ENTRIES SHOWN: Begin

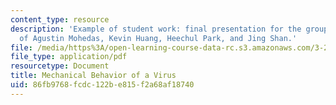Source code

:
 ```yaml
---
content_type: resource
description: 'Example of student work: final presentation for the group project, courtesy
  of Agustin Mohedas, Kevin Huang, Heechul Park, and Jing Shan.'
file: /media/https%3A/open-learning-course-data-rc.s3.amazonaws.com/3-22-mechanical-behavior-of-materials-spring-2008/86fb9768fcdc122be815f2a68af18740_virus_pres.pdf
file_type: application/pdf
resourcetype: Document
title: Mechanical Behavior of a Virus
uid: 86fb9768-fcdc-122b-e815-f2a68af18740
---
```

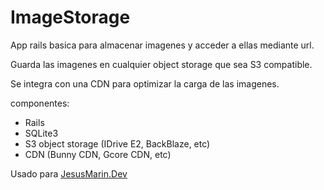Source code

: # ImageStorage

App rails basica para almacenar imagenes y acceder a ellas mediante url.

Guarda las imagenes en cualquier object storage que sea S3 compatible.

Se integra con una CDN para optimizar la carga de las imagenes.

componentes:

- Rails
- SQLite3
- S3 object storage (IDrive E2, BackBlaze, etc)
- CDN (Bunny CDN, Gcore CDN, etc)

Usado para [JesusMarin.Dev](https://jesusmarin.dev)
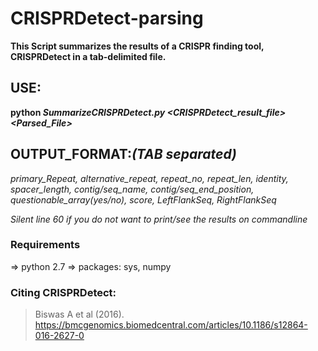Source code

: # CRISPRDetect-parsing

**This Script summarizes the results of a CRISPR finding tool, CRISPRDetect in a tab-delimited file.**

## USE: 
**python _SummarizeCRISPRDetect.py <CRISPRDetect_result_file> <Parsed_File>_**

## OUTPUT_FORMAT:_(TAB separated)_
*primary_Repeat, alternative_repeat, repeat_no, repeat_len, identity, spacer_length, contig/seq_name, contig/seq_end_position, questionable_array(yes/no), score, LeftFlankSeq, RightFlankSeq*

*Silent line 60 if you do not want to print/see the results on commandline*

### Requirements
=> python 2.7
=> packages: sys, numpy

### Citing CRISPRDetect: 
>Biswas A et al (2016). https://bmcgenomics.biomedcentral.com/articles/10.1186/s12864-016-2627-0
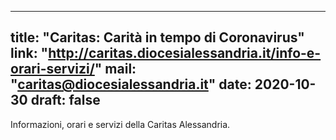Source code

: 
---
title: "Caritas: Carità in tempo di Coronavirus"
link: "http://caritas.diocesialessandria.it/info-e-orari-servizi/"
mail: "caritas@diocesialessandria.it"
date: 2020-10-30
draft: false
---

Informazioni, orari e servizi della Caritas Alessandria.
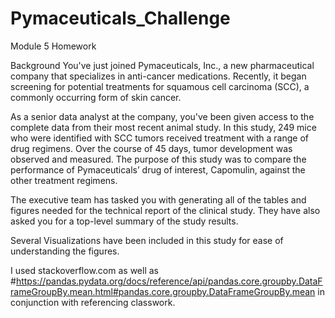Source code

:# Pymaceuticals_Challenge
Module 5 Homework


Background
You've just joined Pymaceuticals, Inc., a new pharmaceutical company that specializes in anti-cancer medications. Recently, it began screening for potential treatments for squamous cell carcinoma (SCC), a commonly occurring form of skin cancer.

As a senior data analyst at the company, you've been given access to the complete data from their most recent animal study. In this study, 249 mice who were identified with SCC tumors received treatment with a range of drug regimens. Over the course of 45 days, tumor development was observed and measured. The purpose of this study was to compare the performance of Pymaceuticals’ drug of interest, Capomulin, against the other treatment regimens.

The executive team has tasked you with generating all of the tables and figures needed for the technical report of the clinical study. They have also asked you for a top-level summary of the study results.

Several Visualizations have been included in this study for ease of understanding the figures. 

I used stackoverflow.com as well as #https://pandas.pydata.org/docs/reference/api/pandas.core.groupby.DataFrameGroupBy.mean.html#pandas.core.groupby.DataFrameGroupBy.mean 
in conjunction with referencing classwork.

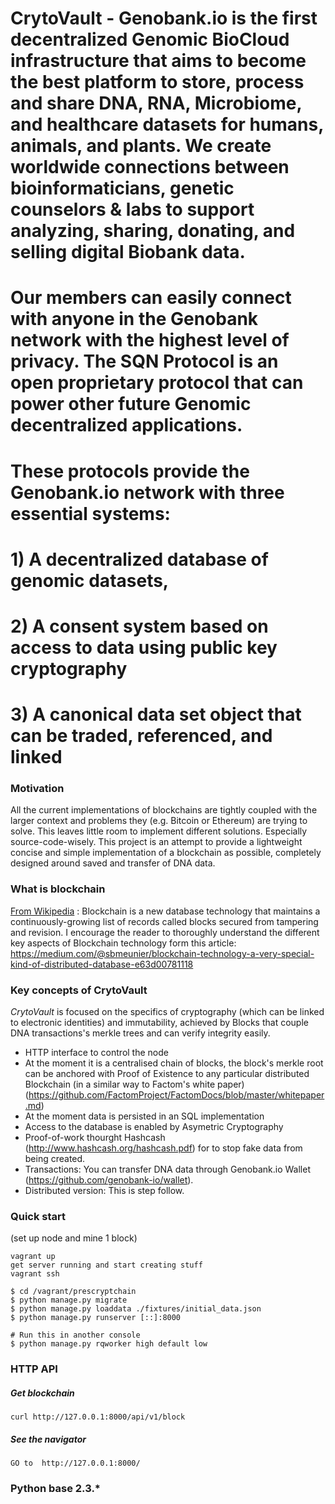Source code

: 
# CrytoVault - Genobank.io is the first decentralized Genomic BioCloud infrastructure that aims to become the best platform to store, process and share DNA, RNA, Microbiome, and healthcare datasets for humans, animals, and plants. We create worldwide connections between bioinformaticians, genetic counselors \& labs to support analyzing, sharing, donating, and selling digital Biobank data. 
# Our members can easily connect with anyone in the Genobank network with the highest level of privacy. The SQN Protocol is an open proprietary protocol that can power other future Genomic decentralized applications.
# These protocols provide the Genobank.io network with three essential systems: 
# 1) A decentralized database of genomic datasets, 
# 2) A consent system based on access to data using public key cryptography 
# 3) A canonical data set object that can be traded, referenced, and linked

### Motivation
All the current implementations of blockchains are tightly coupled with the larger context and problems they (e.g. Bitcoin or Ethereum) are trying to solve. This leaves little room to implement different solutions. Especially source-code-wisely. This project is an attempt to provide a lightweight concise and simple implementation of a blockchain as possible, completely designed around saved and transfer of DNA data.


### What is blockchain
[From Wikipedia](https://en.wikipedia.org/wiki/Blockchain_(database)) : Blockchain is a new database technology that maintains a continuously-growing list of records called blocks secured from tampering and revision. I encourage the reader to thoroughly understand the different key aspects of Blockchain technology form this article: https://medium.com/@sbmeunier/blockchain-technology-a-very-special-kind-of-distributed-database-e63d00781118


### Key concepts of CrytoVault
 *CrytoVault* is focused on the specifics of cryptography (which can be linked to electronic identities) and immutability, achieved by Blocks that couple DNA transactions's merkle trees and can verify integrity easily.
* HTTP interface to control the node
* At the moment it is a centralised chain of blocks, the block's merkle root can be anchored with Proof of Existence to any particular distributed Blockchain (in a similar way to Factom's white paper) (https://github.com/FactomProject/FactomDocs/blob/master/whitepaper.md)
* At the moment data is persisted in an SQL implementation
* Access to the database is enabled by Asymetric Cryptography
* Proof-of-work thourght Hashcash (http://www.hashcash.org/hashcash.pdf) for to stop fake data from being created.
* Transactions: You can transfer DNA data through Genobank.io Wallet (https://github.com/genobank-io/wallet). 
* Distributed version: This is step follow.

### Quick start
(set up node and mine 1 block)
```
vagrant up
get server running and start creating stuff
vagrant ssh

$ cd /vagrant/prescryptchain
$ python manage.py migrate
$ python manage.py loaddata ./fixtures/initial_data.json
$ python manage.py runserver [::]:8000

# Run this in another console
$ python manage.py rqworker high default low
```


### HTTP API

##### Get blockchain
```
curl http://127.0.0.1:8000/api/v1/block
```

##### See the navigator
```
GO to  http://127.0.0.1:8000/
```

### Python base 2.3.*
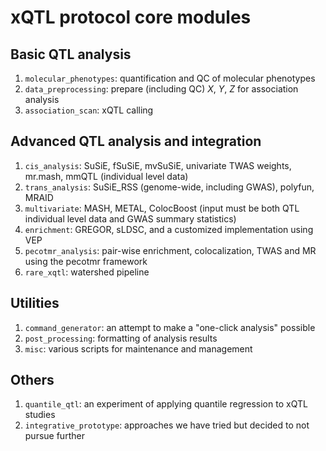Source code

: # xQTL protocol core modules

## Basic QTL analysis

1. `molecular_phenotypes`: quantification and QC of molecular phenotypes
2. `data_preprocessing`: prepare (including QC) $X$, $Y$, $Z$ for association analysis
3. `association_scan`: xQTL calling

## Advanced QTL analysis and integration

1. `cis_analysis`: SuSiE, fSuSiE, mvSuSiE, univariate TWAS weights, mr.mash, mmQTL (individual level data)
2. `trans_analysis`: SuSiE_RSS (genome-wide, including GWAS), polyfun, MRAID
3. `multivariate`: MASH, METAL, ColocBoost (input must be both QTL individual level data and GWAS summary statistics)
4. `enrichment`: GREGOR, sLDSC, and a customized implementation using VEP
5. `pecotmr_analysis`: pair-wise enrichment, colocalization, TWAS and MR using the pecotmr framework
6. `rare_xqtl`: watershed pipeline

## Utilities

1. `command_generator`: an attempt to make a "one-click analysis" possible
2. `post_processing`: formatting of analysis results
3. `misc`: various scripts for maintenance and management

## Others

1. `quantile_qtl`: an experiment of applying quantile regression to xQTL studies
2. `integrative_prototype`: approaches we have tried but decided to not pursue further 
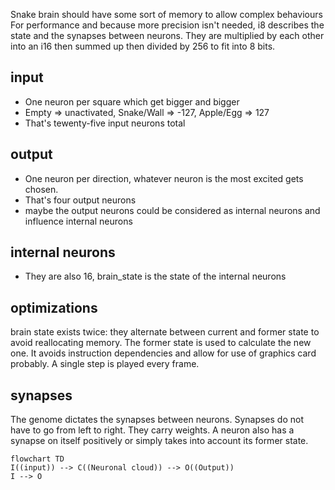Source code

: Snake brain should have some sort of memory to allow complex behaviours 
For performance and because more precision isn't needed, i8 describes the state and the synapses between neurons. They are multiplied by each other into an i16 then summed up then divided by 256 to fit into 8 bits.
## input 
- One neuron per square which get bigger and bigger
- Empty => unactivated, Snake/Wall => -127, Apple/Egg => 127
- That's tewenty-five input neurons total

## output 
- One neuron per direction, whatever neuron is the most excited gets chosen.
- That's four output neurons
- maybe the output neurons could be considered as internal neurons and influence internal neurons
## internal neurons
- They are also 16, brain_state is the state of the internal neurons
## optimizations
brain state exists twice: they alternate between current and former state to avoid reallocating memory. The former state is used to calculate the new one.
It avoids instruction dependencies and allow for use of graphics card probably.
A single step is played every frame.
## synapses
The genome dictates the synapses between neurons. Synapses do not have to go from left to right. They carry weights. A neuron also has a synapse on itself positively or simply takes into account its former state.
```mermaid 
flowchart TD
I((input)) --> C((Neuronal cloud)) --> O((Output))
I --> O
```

ENTRIES SHOWN: End

YOUR ASSIGNMENT → Leave the pictures out and output all of the data verbatim.

EXERCISE SOLUTION →
Source code

:
 ```yaml
---
content_type: resource
description: 'Example of student work: final presentation for the group project, courtesy
  of Agustin Mohedas, Kevin Huang, Heechul Park, and Jing Shan.'
file: /media/https%3A/open-learning-course-data-rc.s3.amazonaws.com/3-22-mechanical-behavior-of-materials-spring-2008/86fb9768fcdc122be815f2a68af18740_virus_pres.pdf
file_type: application/pdf
resourcetype: Document
title: Mechanical Behavior of a Virus
uid: 86fb9768-fcdc-122b-e815-f2a68af18740
---
```

Source code

: # ImageStorage

App rails basica para almacenar imagenes y acceder a ellas mediante url.

Guarda las imagenes en cualquier object storage que sea S3 compatible.

Se integra con una CDN para optimizar la carga de las imagenes.

componentes:

- Rails
- SQLite3
- S3 object storage (IDrive E2, BackBlaze, etc)
- CDN (Bunny CDN, Gcore CDN, etc)

Usado para [JesusMarin.Dev](https://jesusmarin.dev)
Source code

: # CRISPRDetect-parsing

**This Script summarizes the results of a CRISPR finding tool, CRISPRDetect in a tab-delimited file.**

## USE: 
**python _SummarizeCRISPRDetect.py <CRISPRDetect_result_file> <Parsed_File>_**

## OUTPUT_FORMAT:_(TAB separated)_
*primary_Repeat, alternative_repeat, repeat_no, repeat_len, identity, spacer_length, contig/seq_name, contig/seq_end_position, questionable_array(yes/no), score, LeftFlankSeq, RightFlankSeq*

*Silent line 60 if you do not want to print/see the results on commandline*

### Requirements
=> python 2.7
=> packages: sys, numpy

### Citing CRISPRDetect: 
>Biswas A et al (2016). https://bmcgenomics.biomedcentral.com/articles/10.1186/s12864-016-2627-0
Source code

: 
---
title: "Caritas: Carità in tempo di Coronavirus"
link: "http://caritas.diocesialessandria.it/info-e-orari-servizi/"
mail: "caritas@diocesialessandria.it"
date: 2020-10-30
draft: false
---

Informazioni, orari e servizi della Caritas Alessandria.
Source code

:# Pymaceuticals_Challenge
Module 5 Homework


Background
You've just joined Pymaceuticals, Inc., a new pharmaceutical company that specializes in anti-cancer medications. Recently, it began screening for potential treatments for squamous cell carcinoma (SCC), a commonly occurring form of skin cancer.

As a senior data analyst at the company, you've been given access to the complete data from their most recent animal study. In this study, 249 mice who were identified with SCC tumors received treatment with a range of drug regimens. Over the course of 45 days, tumor development was observed and measured. The purpose of this study was to compare the performance of Pymaceuticals’ drug of interest, Capomulin, against the other treatment regimens.

The executive team has tasked you with generating all of the tables and figures needed for the technical report of the clinical study. They have also asked you for a top-level summary of the study results.

Several Visualizations have been included in this study for ease of understanding the figures. 

I used stackoverflow.com as well as #https://pandas.pydata.org/docs/reference/api/pandas.core.groupby.DataFrameGroupBy.mean.html#pandas.core.groupby.DataFrameGroupBy.mean 
in conjunction with referencing classwork.

Source code

: 
# CrytoVault - Genobank.io is the first decentralized Genomic BioCloud infrastructure that aims to become the best platform to store, process and share DNA, RNA, Microbiome, and healthcare datasets for humans, animals, and plants. We create worldwide connections between bioinformaticians, genetic counselors \& labs to support analyzing, sharing, donating, and selling digital Biobank data. 
# Our members can easily connect with anyone in the Genobank network with the highest level of privacy. The SQN Protocol is an open proprietary protocol that can power other future Genomic decentralized applications.
# These protocols provide the Genobank.io network with three essential systems: 
# 1) A decentralized database of genomic datasets, 
# 2) A consent system based on access to data using public key cryptography 
# 3) A canonical data set object that can be traded, referenced, and linked

### Motivation
All the current implementations of blockchains are tightly coupled with the larger context and problems they (e.g. Bitcoin or Ethereum) are trying to solve. This leaves little room to implement different solutions. Especially source-code-wisely. This project is an attempt to provide a lightweight concise and simple implementation of a blockchain as possible, completely designed around saved and transfer of DNA data.


### What is blockchain
[From Wikipedia](https://en.wikipedia.org/wiki/Blockchain_(database)) : Blockchain is a new database technology that maintains a continuously-growing list of records called blocks secured from tampering and revision. I encourage the reader to thoroughly understand the different key aspects of Blockchain technology form this article: https://medium.com/@sbmeunier/blockchain-technology-a-very-special-kind-of-distributed-database-e63d00781118


### Key concepts of CrytoVault
 *CrytoVault* is focused on the specifics of cryptography (which can be linked to electronic identities) and immutability, achieved by Blocks that couple DNA transactions's merkle trees and can verify integrity easily.
* HTTP interface to control the node
* At the moment it is a centralised chain of blocks, the block's merkle root can be anchored with Proof of Existence to any particular distributed Blockchain (in a similar way to Factom's white paper) (https://github.com/FactomProject/FactomDocs/blob/master/whitepaper.md)
* At the moment data is persisted in an SQL implementation
* Access to the database is enabled by Asymetric Cryptography
* Proof-of-work thourght Hashcash (http://www.hashcash.org/hashcash.pdf) for to stop fake data from being created.
* Transactions: You can transfer DNA data through Genobank.io Wallet (https://github.com/genobank-io/wallet). 
* Distributed version: This is step follow.

### Quick start
(set up node and mine 1 block)
```
vagrant up
get server running and start creating stuff
vagrant ssh

$ cd /vagrant/prescryptchain
$ python manage.py migrate
$ python manage.py loaddata ./fixtures/initial_data.json
$ python manage.py runserver [::]:8000

# Run this in another console
$ python manage.py rqworker high default low
```


### HTTP API

##### Get blockchain
```
curl http://127.0.0.1:8000/api/v1/block
```

##### See the navigator
```
GO to  http://127.0.0.1:8000/
```

### Python base 2.3.*
Source code

: # xQTL protocol core modules

## Basic QTL analysis

1. `molecular_phenotypes`: quantification and QC of molecular phenotypes
2. `data_preprocessing`: prepare (including QC) $X$, $Y$, $Z$ for association analysis
3. `association_scan`: xQTL calling

## Advanced QTL analysis and integration

1. `cis_analysis`: SuSiE, fSuSiE, mvSuSiE, univariate TWAS weights, mr.mash, mmQTL (individual level data)
2. `trans_analysis`: SuSiE_RSS (genome-wide, including GWAS), polyfun, MRAID
3. `multivariate`: MASH, METAL, ColocBoost (input must be both QTL individual level data and GWAS summary statistics)
4. `enrichment`: GREGOR, sLDSC, and a customized implementation using VEP
5. `pecotmr_analysis`: pair-wise enrichment, colocalization, TWAS and MR using the pecotmr framework
6. `rare_xqtl`: watershed pipeline

## Utilities

1. `command_generator`: an attempt to make a "one-click analysis" possible
2. `post_processing`: formatting of analysis results
3. `misc`: various scripts for maintenance and management

## Others

1. `quantile_qtl`: an experiment of applying quantile regression to xQTL studies
2. `integrative_prototype`: approaches we have tried but decided to not pursue further 
Source code

: Snake brain should have some sort of memory to allow complex behaviours 
For performance and because more precision isn't needed, i8 describes the state and the synapses between neurons. They are multiplied by each other into an i16 then summed up then divided by 256 to fit into 8 bits.
## input 
- One neuron per square which get bigger and bigger
- Empty => unactivated, Snake/Wall => -127, Apple/Egg => 127
- That's tewenty-five input neurons total

## output 
- One neuron per direction, whatever neuron is the most excited gets chosen.
- That's four output neurons
- maybe the output neurons could be considered as internal neurons and influence internal neurons
## internal neurons
- They are also 16, brain_state is the state of the internal neurons
## optimizations
brain state exists twice: they alternate between current and former state to avoid reallocating memory. The former state is used to calculate the new one.
It avoids instruction dependencies and allow for use of graphics card probably.
A single step is played every frame.
## synapses
The genome dictates the synapses between neurons. Synapses do not have to go from left to right. They carry weights. A neuron also has a synapse on itself positively or simply takes into account its former state.
```mermaid 
flowchart TD
I((input)) --> C((Neuronal cloud)) --> O((Output))
I --> O
```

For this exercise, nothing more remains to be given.